奥付には「Copyright1964」とあり、この年に出版されていることが分かります。村上春樹の訳によりあすなろ書房から本書が出版されたのが2010年なので、40年以上の長きにわたって世界中の人々に読み継がれてきた作品であることがうかがい知れます。時間と空間を超えてなぜ『おおきな木』が愛され続けてきたのか、実際に作品を読んでみるとよく分かるような気がします。それは物語に込められた価値観なり教訓が、普遍的なものだからです。
この物語の登場人物はたったの二人です。正確に言えば、人間の少年と木ですから、一人と一本ということになるのでしょう。しかし、ここでは木に人格が与えられているため、やはり二人と表現しても差し支えはないように思います。他の作品についても同じことが言えるかもしれませんが、読後感の違いは二人の登場人物のうちどちらにより一層強く感情移入したかによって異なります。少年の姿に強く感情移入した方は、人生の局面ごとに木の優しさに甘え続けた少年の身勝手さに怒りを感じることでしょう。また、年老いて木の下に戻ってきた、かつて少年だった老人が、今度こそ木に対する深い感謝の気持ちをもってくれているようにと、期待しないではいられないはずです。そんな描き方をしてしまっては、物語自体がありきたりな結末に陥ってしまうことは分かっています。しかし少なくとも私は、かつての少年が様々な経験を経て老人となる過程で、木に甘え過ぎていたことに対する改心があったものと思いたいのです。

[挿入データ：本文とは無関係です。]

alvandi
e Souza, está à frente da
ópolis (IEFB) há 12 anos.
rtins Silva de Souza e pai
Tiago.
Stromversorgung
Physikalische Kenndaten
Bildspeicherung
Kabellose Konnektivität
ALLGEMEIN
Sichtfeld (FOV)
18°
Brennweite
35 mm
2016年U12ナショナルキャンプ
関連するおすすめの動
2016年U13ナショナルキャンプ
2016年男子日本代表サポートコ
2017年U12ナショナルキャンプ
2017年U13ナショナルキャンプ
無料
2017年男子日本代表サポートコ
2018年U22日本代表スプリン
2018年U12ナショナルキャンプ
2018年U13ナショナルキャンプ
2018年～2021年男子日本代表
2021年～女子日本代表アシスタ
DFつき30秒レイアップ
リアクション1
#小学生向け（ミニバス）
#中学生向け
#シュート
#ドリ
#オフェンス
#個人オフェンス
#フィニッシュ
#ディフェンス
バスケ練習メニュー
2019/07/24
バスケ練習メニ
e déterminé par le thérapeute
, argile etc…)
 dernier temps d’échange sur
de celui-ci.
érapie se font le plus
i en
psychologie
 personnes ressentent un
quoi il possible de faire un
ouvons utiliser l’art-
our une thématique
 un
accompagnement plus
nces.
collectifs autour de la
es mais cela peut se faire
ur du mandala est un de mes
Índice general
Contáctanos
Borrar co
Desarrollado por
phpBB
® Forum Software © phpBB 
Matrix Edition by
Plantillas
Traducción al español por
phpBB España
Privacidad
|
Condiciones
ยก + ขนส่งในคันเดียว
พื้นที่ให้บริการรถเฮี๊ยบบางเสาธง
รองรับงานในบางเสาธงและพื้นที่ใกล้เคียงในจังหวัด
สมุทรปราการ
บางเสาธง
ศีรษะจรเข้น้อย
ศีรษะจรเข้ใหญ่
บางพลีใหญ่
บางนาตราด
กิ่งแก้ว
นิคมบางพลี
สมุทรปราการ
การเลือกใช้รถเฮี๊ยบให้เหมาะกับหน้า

木は、少年のためならばとすべてを捧げてしまいます。あるときは葉を、りんごを、木陰を少年に提供します。さらに、家を建てたいという少年にすべての枝を差し出します。少年が、船でどこか遠くへ旅立ちたいと告げれば、木は惜しげもなく自分の幹を少年に与え、とうとう切株を残すだけとなってしまいます。読者である私たちの心をゆさぶるのは、木がしだいにみすぼらしい姿に変わり果てていく様子を目の当たりにする切なさなのかもしれません。しかしそれ以上に心に響くのは、少年に何かを与えるたびに木が「しあわせでした」と感じる点です。木の望みはただ一つ、少年の幸せだけなのです。そこに見返りを求めようとする思いなど一切ありません。無償の愛があるだけです。
木には、少年を人間的に成長させるために、取るべきもっと別の方法があったのではないでしょうか。少年の未来をもっと真剣に考えてみようとすればするほど、時には厳しく少年の行動を戒める必要があったのではないかと思うのです。希望を必ずしも期待通りに実現することができなくても、他の方法を考えたりその時間を耐え忍んで遣り過ごす、我慢強さをこそ育て上げる必要があったのではないでしょうか。しかしそれと同時に、木の姿から私が学び取ったことがあります。それは、待つことの大切さです。
木は、少年が目先の幸せを十分に試したあと、やがて昔のように自分の下に戻って来ることを知っていたのだと思います。そのことに気がつくためのきっかけを少年に与え続け、いつか本当に大切なものの存在を少年が知ることを信じて待ち続けていたのではないでしょうか。久しぶりに少年に会うことができると、「木は心から幸せでした それこそもうくちもきけないくらい」。少年に接する態度を敢えて硬化させて教え諭すよりも、木は無償の愛を少年に注ぐことを選んだのです。それもごく自然に。この無償の愛という普遍的な価値を何度も私たちに思い出させてくれる材料として読まれるからこそ、『おおきな木』は幾世代もの人々に読み継がれてきたのだと思えるのです。